----- GIVEN TEXT -----

The server 6 can be configured to be able to perform processing up to the generation of document data in a single device. In this case, the server 6 may have the voice recognition function described as the function of the voice recognition server 2.


Alternatively, the client 5 can access the voice recognition server 2 and acquire the text data, and the acquisition processing unit 61 can be configured to acquire the text data from the client 5 or from the voice recognition server 2. In this case, the client 5 transmits the voice data inputted from the voice input unit 51 to the voice recognition server 2 and requests voice recognition processing. The voice recognition server 2 executes the voice recognition processing and converts the foregoing voice data into text data. The voice recognition server 2 transmits the text data to the server 6 or transmits the text data to the client 5, and the client 5 can acquire the text data and transmit the text data to the server 6. In this case, the communication unit 75 and the acquisition processing unit 61 are an example of an acquisition unit that acquires record data which is a record about a predetermined date inputted by voice, from another information processing device connected via the network N.


The search processing unit 62 searches for image data, based on the record data acquired by the acquisition processing unit 61. The search processing unit 62 can temporarily save the image data found by the search in the storage unit 72 in order to generate document data. Again, the search destination can be the storage unit 72, the SNS server 4, a server (not illustrated) from which image data can be downloaded, or the like. One or a plurality of search destinations can be decided in advance. Also, the user can designate or change a search destination.


The generation processing unit 63 combines the record data and the image data together and thus generates document data. If the generated document data includes a text corresponding to the emotion and level of knowledge of the user, the document data can be easily used as document data created by the user. To this end, the control unit 60 can have the determination unit 64. The generation processing unit 63 can generate document data in such a way that the content included in the generated document data varies according to the level and the attribute of the user determined by the determination unit 64.


Also, this example is similar to the information processing device 1 shown in FIG. 1 in that the search processing unit 62, the generation processing unit 63, the determination unit 64, and the like, can perform processing, using a learned model according to need.


The provision of the generated document data will now be described.


The provision processing unit 65 in the configuration example shown in FIG. 5 provides the document data to the client 5 as another information processing device via the communication unit 75. Thus, the user can save the document data or view the document data later, at the client 5. Of course, the another information processing device may be an information processing device other than the client 5.

----- DATASET -----

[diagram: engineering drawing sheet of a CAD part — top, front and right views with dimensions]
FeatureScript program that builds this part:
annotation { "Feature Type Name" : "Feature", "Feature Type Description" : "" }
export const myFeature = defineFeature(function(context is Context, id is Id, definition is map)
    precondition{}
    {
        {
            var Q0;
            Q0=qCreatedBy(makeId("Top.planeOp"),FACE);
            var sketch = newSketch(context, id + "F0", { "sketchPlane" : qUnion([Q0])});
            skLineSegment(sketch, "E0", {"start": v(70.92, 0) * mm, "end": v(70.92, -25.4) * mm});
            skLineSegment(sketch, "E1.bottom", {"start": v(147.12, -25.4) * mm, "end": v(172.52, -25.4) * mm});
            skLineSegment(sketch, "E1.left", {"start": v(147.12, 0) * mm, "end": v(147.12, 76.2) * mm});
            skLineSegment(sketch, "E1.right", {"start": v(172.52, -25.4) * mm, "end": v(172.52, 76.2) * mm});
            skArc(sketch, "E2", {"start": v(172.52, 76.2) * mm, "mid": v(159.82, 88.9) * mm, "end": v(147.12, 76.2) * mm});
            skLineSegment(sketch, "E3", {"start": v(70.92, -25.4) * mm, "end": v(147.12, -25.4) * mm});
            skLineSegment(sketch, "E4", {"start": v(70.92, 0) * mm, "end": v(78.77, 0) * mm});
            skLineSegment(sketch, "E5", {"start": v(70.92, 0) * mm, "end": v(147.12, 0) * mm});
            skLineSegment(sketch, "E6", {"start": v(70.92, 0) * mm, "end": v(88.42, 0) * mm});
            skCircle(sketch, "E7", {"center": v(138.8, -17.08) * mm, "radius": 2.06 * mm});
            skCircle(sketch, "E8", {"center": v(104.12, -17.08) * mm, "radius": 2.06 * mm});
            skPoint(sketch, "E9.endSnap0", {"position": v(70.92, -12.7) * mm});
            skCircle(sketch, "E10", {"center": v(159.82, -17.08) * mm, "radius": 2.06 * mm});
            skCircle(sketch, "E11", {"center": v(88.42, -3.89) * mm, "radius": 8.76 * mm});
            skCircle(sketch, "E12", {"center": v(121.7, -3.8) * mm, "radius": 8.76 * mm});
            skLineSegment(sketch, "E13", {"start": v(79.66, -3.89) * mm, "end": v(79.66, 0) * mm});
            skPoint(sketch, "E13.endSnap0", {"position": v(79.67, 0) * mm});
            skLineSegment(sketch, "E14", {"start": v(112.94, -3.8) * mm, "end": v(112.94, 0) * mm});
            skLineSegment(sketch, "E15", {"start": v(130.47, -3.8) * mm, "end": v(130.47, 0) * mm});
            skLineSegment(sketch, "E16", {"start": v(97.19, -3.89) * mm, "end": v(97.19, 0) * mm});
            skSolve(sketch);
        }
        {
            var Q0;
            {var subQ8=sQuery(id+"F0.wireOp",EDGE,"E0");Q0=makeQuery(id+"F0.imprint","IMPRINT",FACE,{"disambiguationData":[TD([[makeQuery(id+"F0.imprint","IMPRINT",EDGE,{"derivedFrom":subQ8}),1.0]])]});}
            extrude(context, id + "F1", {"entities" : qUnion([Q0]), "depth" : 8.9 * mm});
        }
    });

-----

REQUIRED ACTION:
Can you write out the server processing text above from "Also, this example" up to and including "now be described.", switching "learned model" to "trained model"?

YOUR SOLUTION:
Also, this example is similar to the information processing device 1 shown in FIG. 1 in that the search processing unit 62, the generation processing unit 63, the determination unit 64, and the like, can perform processing, using a trained model according to need.


The provision of the generated document data will now be described.